Il s'agit de construire des emplois durables qui soient capables d'absorber les chocs à venir. À cet égard, la question des restructurations est une pierre de touche. L'importance des licenciements suscités par les restructurations est relativisée en invoquant le fait qu'ils sont très minoritaires dans les sorties d'emploi à un instant donné. Mais s'en tenir à cet instantané ignore deux aspects importants. D'une part, les licenciements économiques connaissent une forte variabilité, qui a partie liée avec le cycle conjoncturel, et donnent le ton à l'orientation plus globale de l'emploi. D'autre part, les personnes passées par un plan social en gardent souvent la marque dans leur trajectoire, jusqu'à la chute dans l'emploi précaire ou l'exclusion précoce du marché du travail. Elles alimentent, après leur licenciement, d'autres modes de sortie d'emploi.

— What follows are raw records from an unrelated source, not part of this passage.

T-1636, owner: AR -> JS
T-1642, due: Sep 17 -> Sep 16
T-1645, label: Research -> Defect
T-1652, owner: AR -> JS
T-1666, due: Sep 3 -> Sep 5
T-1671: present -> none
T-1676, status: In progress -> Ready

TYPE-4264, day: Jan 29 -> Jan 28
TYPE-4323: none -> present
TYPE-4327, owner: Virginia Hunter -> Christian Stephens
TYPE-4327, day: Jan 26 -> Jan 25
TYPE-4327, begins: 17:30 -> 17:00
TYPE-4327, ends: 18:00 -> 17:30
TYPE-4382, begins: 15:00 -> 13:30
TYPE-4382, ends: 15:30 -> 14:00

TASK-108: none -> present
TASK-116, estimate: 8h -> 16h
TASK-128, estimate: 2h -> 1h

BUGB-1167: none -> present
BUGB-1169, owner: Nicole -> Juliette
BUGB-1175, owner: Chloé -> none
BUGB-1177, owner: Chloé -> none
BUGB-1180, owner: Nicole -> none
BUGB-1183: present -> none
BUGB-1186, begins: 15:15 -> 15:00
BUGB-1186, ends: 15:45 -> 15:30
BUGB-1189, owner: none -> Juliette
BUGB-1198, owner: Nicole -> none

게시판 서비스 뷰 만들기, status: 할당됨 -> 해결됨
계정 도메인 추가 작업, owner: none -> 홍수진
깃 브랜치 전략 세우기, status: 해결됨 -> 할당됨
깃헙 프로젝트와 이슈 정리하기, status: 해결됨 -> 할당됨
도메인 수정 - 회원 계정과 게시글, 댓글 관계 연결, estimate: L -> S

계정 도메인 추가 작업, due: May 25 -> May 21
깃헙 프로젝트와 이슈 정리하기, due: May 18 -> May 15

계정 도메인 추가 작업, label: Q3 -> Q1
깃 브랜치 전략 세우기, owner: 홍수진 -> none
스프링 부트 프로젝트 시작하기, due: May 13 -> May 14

Un courant se dessine pour simplifier le droit du travail et responsabiliser les entreprises en taxant les licenciements : elles gagneraient en liberté de gestion de l'emploi dès lors qu'elles contribuent à couvrir le coût social des licenciements économiques. Outre que prendre à la lettre ce mot d'ordre pourrait coûter cher aux entreprises les plus exposées à des chocs indépendants de leur gestion, c'est une conception pour le moins ambiguë de la responsabilité : l'entreprise s'en débarrasse en payant. C'est différent d'une responsabilité négociée, exercée en amont, au cours et en aval de la restructuration, qui consiste à anticiper celle-ci avec les salariés, à préparer activement leur mobilité et à œuvrer à la qualité de leur reclassement lorsque celui-ci devient nécessaire.

Depuis les années 70, on est passé d'une légitimation administrative des décisions de restructuration à une légitimation plus négociée sans qu'on ait débouché sur un dispositif stabilisé. Contrairement à une hypothèse trop facilement faite, le chef d'entreprise ne monopolise pas toujours la capacité d'anticipation de la bonne trajectoire à venir de l'entreprise. Dans la réalité des restructurations, il est aisé de trouver des exemples d'entreprises en proie à un trouble organisationnel profond, dont les équipes dirigeantes doutent des choix à opérer. Si l'intelligence de la situation n'est pas réservée à une composante de l'entreprise, il est normal que le droit ouvre la possibilité d'une négociation suffisamment approfondie entre la direction et les syndicats qui mette à l'épreuve l'argumentaire patronal. Si un processus négocié permet d'explorer positivement les options envisageables, il serait dommage de s'en passer en se contentant de taxer les licenciements. Les accords de méthode peuvent contribuer à la sécurisation d'un tel processus, à condition qu'ils ne se contentent pas d'habiller l'inéluctabilité d'une restructuration déjà décidée. Les ressources du droit doivent inciter à une négociation sérieuse entre les partenaires de l'entreprise.

La taxation des licenciements ne devrait pas être conçue comme un substitut à une légitimation négociée des restructurations, mais comme un dispositif dissuasif de dernier ressort : si l'entreprise échoue à construire un accord avec ses salariés, elle n'échapperait pas à la taxation des licenciements, suffisamment lourde pour qu'elle en ressente pleinement le coût social.